À Niania, territoire de Mambasa, l’air vibre d’une urgence silencieuse. Sous le soleil écrasant de l’Ituri, des dizaines de jeunes écoutent, visages fermés, les responsables du parlement des jeunes. « Quand un militaire et un civil se regardent en ennemis, qui perd au final ? C’est toute notre communauté qui saigne », lance le président du Parlement des Jeunes de l’Ituri, la voix chargée d’une émotion palpable. Cette scène, samedi 21 juin, marque une étape cruciale d’une campagne de sensibilisation tournée vers la cohabitation pacifique RDC, après des tensions persistantes dans des centres comme Badengaido et Niania.
Ces localités, pourtant vitales pour le négoce régional, sont devenues le théâtre de relations civilo-militaires Ituri délétères. « Ici, un simple contrôle routier peut virer à l’affrontement verbal. La méfiance est devenue notre quotidien », confie Alain, 24 ans, vendeur de manioc. Le parlement des jeunes, fer de lance de cette initiative, cible précisément ces frictions. Leur message, martelé sans relâche : « Les jeunes ont intérêt à soutenir les efforts des forces armées ». Une évidence ? Pas dans cette zone où certains perçoivent encore les uniformes comme une menace plutôt qu’une protection.
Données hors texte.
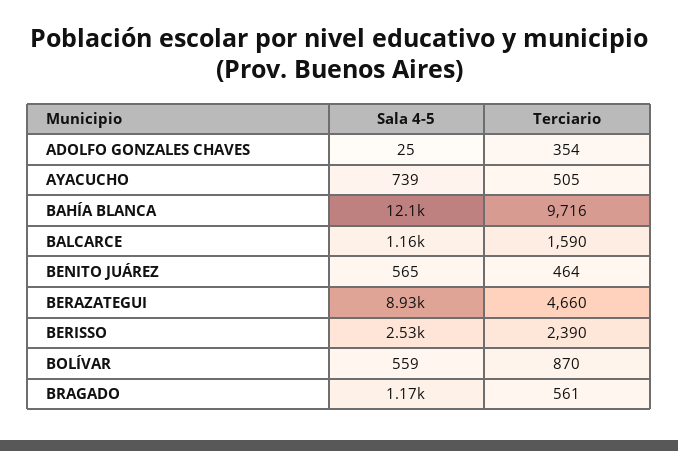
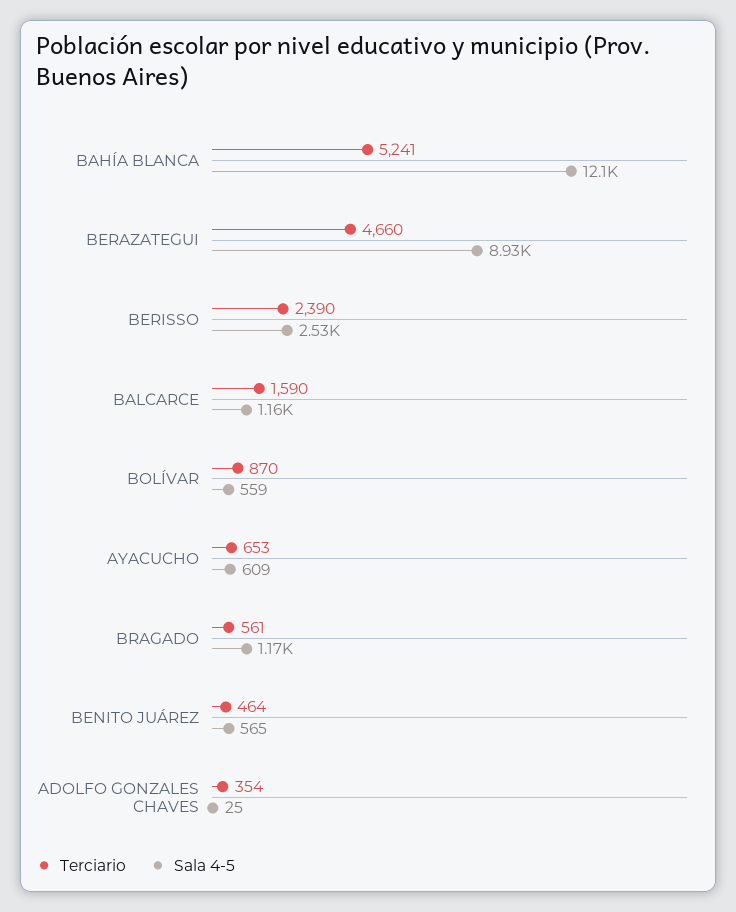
  {
    "Sala 4-5": {
      "ADOLFO GONZALES CHAVES": 25,
-     "AYACUCHO": 739,
+     "AYACUCHO": 609,
      "BAHÍA BLANCA": 12100,
      "BALCARCE": 1160,
      "BENITO JUÁREZ": 565,
      "BERAZATEGUI": 8930,
      "BERISSO": 2530,
      "BOLÍVAR": 559,
      "BRAGADO": 1170
    },
    "Terciario": {
      "ADOLFO GONZALES CHAVES": 354,
-     "AYACUCHO": 505,
+     "AYACUCHO": 653,
-     "BAHÍA BLANCA": 9716,
+     "BAHÍA BLANCA": 5241,
      "BALCARCE": 1590,
      "BENITO JUÁREZ": 464,
      "BERAZATEGUI": 4660,
      "BERISSO": 2390,
      "BOLÍVAR": 870,
      "BRAGADO": 561
    }
  }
Mais pourquoi cette défiance persiste-t-elle ? Les racines plongent dans des années de conflits complexes, où certaines exactions passées ont laissé des cicatrices profondes. Pourtant, comme le souligne le président du parlement des jeunes Ituri, « sans collaboration, comment espérer vaincre les groupes armés qui rodent encore ? ». La campagne, méthodique, alterne témoignages de militaires et ateliers interactifs. « On explique le rôle des FARDC, mais aussi les recours légaux si un soldat dépasse ses droits », précise une animatrice. Cette approche duale est cruciale : elle évite tout angélisme tout en traçant une voie vers la réconciliation.
L’enjeu dépasse largement Niania. Dans une région minée par les violences intercommunautaires, chaque geste de rapprochement compte. « Si les jeunes et les soldats apprennent à dialoguer, c’est tout le tissu social qui se renforce », analyse un chef local. Les FARDC et civils doivent devenir des partenaires, non des adversaires. Cette sensibilisation jeunes Mambasa s’inscrit dans une stratégie plus vaste : prévenir les explosions de colère qui pourraient être exploitées par des forces malveillantes.
Reste la question centrale : ces efforts porteront-ils leurs fruits ? À Niania, des signes ténus d’espoir émergent. Après la séance, des militaires ont spontanément aidé des jeunes à décharger un camion de marchandises. « Petit geste, grand symbole », murmure une femme du marché. Mais le chemin sera long. Comme le résume amèrement un ancien combattant reconverti en fermier : « La confiance, ça se gagne à la sueur, pas aux discours ». Le parlement des jeunes l’a compris : leur campagne n’est qu’un premier pas. L’Ituri retiendra son souffle, espérant que ces graines de paix sauront germer sur une terre trop longtemps aride.